▸ **To do**
Take the line containing "neck: (364, 221)" and every line after it to the end of the data, and write them out exactly as they appear.

#####

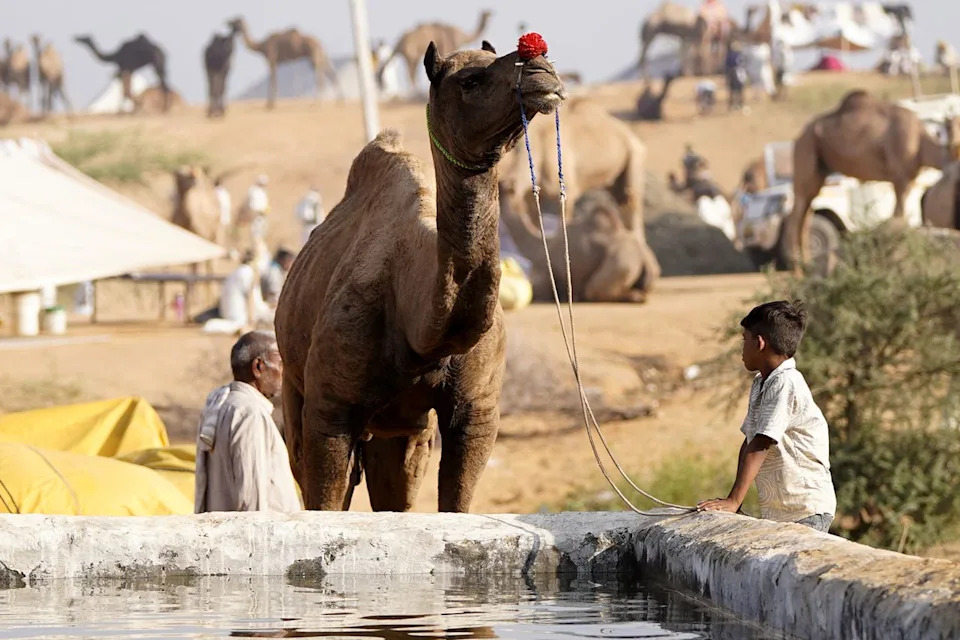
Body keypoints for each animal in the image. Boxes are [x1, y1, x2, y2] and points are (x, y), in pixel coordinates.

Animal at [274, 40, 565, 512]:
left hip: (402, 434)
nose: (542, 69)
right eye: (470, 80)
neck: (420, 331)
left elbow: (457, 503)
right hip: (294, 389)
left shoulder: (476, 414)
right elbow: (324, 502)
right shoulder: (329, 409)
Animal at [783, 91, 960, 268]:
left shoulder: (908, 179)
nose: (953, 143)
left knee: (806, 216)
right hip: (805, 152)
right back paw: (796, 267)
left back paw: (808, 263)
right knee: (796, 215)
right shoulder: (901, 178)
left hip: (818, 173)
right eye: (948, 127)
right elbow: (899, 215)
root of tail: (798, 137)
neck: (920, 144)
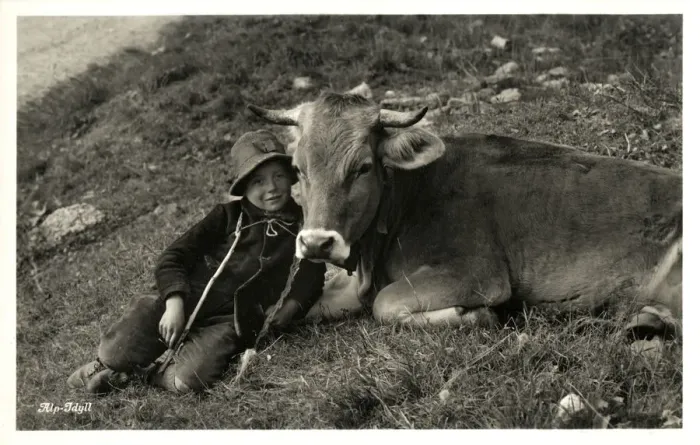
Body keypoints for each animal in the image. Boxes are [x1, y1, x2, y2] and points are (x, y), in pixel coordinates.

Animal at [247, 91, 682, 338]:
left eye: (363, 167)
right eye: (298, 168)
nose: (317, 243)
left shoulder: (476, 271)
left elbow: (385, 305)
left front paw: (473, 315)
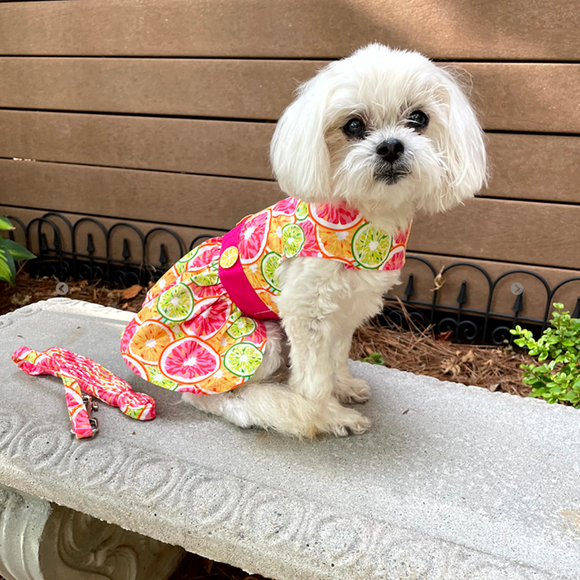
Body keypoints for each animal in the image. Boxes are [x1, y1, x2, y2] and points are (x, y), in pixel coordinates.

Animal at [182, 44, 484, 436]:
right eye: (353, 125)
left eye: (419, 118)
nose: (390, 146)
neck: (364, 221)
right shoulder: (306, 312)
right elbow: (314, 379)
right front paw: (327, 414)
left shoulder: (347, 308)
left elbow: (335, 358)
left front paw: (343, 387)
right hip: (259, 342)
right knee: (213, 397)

#####

▸ **Response to this task**
neck: (364, 221)
right shoulder: (306, 312)
right elbow: (314, 379)
right front paw: (327, 414)
left shoulder: (347, 308)
left elbow: (335, 358)
left front paw: (343, 387)
right hip: (259, 342)
right knee: (213, 397)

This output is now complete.